É uma iniciativa que partiu da verificação, pelos promotores e signatários, das dificuldades das organizações sindicais em fazerem essa reflexão e questionamento crítico a partir do seu interior, bem como da óbvia impossibilidade de os investigadores sociais o fazerem isoladamente e sem relação com os activismos do mundo do trabalho.

A iniciativa tem ainda a novidade de envolver, tanto no seminário como no manifesto, a participação de activistas dos movimentos de precários, que foram convidados a envolver-se neste projecto por representarem boa parte das gerações mais jovens do mundo do trabalho essenciais ao futuro do sindicalismo e à sua renovação, mas hoje, aparentemente, distantes dos sindicatos.
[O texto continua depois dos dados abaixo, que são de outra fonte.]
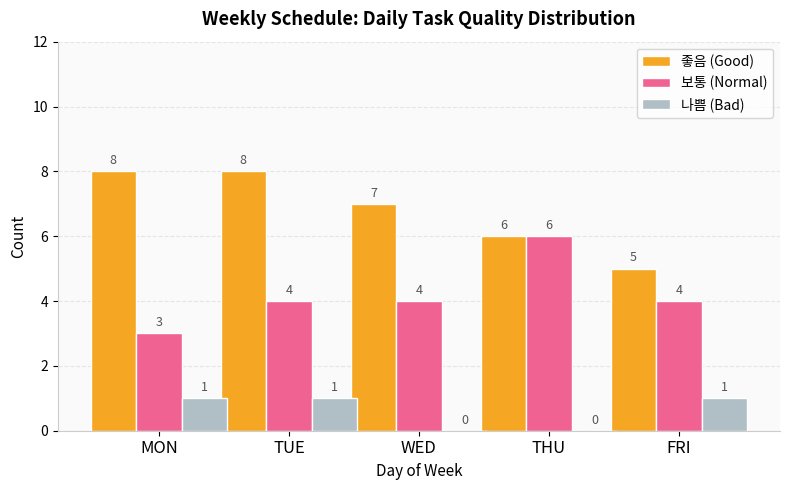

Which category has the highest value in the 보통 (Normal) series?

THU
Uma necessidade de “reflexão urgente”

“Os sindicatos estão numa situação crítica sem precedentes, em Portugal e na Europa, confrontados com sucessivos planos de austeridade que representam um verdadeiro retrocesso social”, lê-se no manifesto.
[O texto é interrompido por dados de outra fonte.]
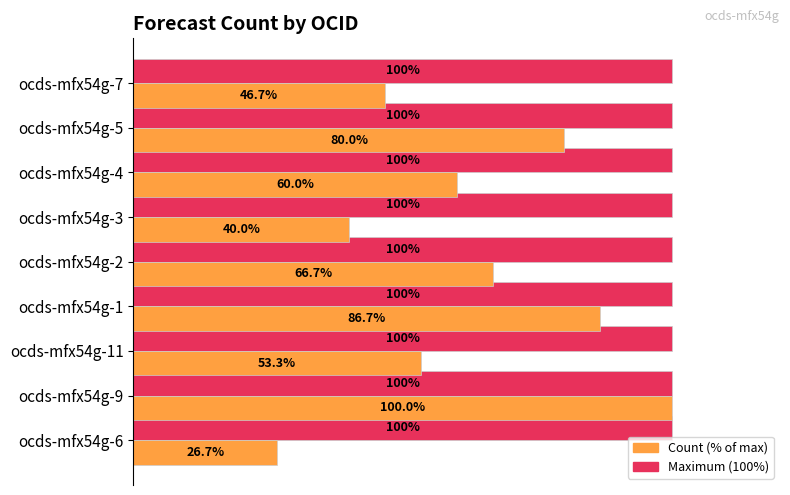

At which category is the sum across all series the highest?

ocds-mfx54g-9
Segundo os signatários, nas últimas duas décadas os sindicatos definiram em grande medida as suas estratégias e práticas numa lógica defensiva face à agenda liberal. E por isso defendem que “a crise actual e o que se anuncia exige uma profunda reflexão, ancorada é certo nas aquisições da experiência sindical passada, mas capaz de promover novas agendas, estratégias e práticas que reforcem a capacidade dos sindicatos de influenciar realmente os acontecimentos”.

À deriva burocrática e rotineira, dizem, “é preciso responder com o reforço da democracia interna e com a ampla discussão envolvendo a base”. Ao fechamento dos sindicatos é preciso responder com”a abertura e diálogo com outras organizações e associações da sociedade civil, criando sinergias e potenciando a acção comum efectiva”. A relação dos sindicatos com os partidos políticos, que foi sendo historicamente uma constante do movimento dos trabalhadores, “tem de ser repensada”.